* [TASK STATEMENT]: The expected output is the data below, character for character, without its pictures.

==========

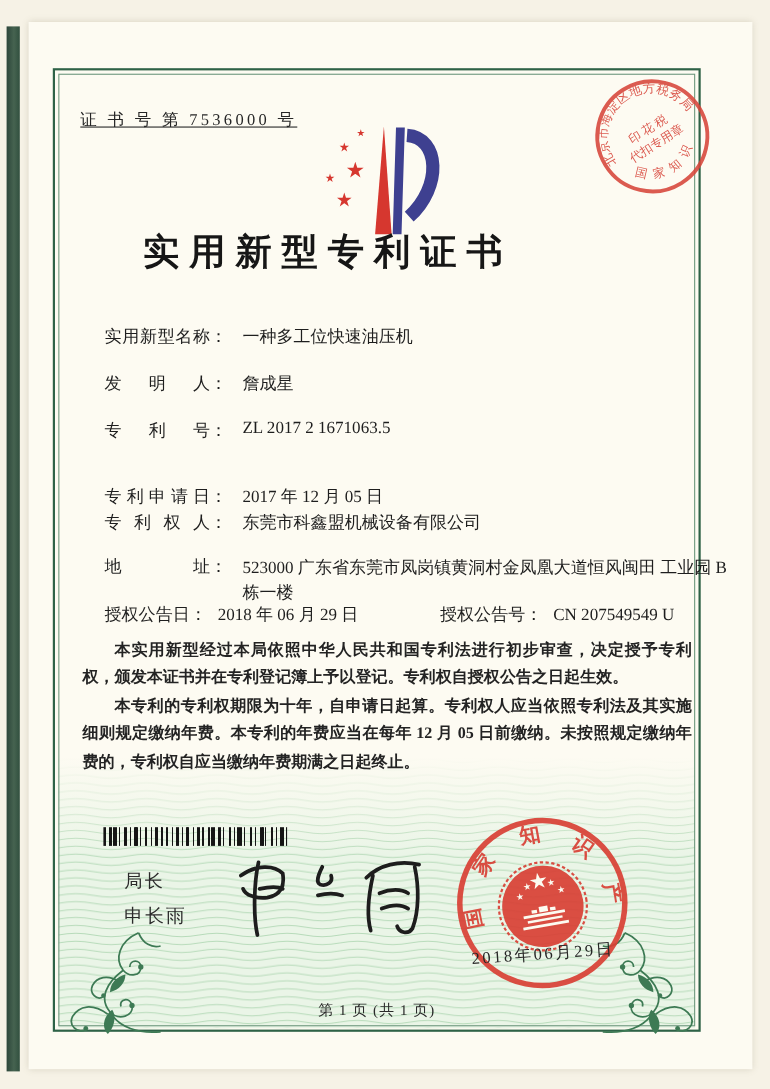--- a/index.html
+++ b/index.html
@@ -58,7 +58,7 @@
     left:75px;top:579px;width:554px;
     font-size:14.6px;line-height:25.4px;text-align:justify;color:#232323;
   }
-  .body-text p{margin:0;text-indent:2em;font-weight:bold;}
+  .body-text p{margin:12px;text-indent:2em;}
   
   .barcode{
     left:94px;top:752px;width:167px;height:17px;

==========

* [EXERCISE OUTPUT]:
--- a/index.html
+++ b/index.html
@@ -58,7 +58,7 @@
     left:75px;top:579px;width:554px;
     font-size:14.6px;line-height:25.4px;text-align:justify;color:#232323;
   }
-  .body-text p{margin:0;text-indent:2em;font-weight:bold;}
+  .body-text p{margin:12px;text-indent:2em;}
   
   .barcode{
     left:94px;top:752px;width:167px;height:17px;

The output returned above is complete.